Krebs, Katja. 2007. Anticipating blue lines: translational choice as a site of (self)-censorship translating for the British stage under the Lord Chamberlain. In Billiani, Francesca, ed. Modes of censorship and translation: national contexts and diverse media. Manchester: St. Jerome. pp. 167–186.
Publication type
Article in jnl/bk
Publication language


The Lord Chamberlain acted as the censor of all British theatre from 1843 until the abolition of his censorial powers in 1968. Every play (including translations) to be performed before a public audience had to be submitted to the Lord Chamberlain's office for licensing prior to any public performance. As Helen Freshwater points out in her assessment of the Lord Chamberlain's archive, this function 'was originally designed as a tool … to silence and suppress' (2003: 732) and she goes on to argue that 'the most pernicious effect of the censorship system may have been its encouragement of self-censorship' (2003: 750).
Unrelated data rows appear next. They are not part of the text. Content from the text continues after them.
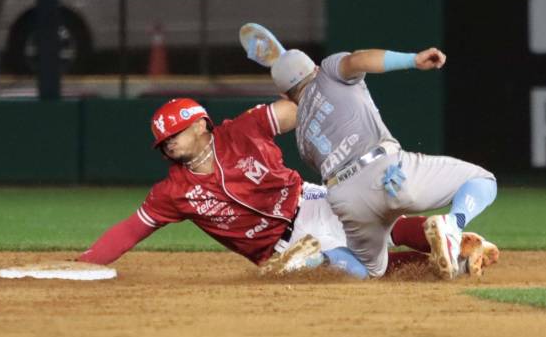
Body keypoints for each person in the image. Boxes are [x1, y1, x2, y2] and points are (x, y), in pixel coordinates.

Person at [77, 97, 498, 279]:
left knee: (381, 222)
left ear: (202, 125)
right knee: (359, 272)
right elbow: (132, 228)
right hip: (277, 248)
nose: (168, 143)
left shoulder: (243, 130)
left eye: (175, 134)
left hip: (310, 200)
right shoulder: (173, 192)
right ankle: (456, 250)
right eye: (163, 141)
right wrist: (89, 261)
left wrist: (306, 87)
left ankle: (450, 241)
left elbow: (299, 109)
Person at [242, 23, 499, 280]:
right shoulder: (329, 72)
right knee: (482, 180)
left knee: (370, 269)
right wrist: (412, 59)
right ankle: (453, 226)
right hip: (388, 174)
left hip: (346, 199)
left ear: (285, 95)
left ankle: (317, 258)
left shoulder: (301, 137)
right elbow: (360, 59)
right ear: (315, 68)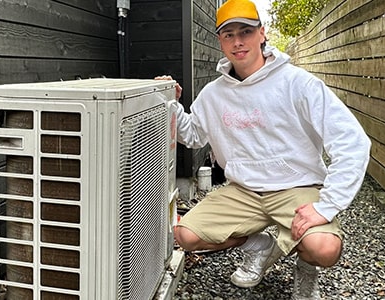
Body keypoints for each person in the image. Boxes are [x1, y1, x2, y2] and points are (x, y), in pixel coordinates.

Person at [155, 0, 371, 298]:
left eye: (246, 31)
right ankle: (259, 246)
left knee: (324, 248)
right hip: (244, 191)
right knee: (186, 235)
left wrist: (327, 205)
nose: (238, 41)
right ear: (220, 41)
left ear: (262, 33)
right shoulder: (214, 94)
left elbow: (352, 141)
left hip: (296, 187)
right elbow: (192, 135)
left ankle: (306, 269)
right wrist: (172, 105)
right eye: (228, 34)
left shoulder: (299, 84)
However, the archive by its very nature apparently 'does not, and indeed cannot, record the operation of this form of [anticipatory self-] censorship' (2003: 751). Taking Freshwater's analysis as its point of departure, this article argues that translations of playtexts submitted to the Lord Chamberlain's office for licensing can offer visual and textual traces of anticipation and self-censorship. Examining the multiplicity of censorship, the translational choice as an act of potential self-censorship and anticipation, and the censorial context in relation to notions of national dramatic genius, this chapter establishes that the translator and the translated text can be understood as multiple inter-related sites of censorship. It concludes that translators and translations, through their activity and indeed their very existence, connect the dissenting, anticipating voice of the censored with the repressive/permissive power of the censor.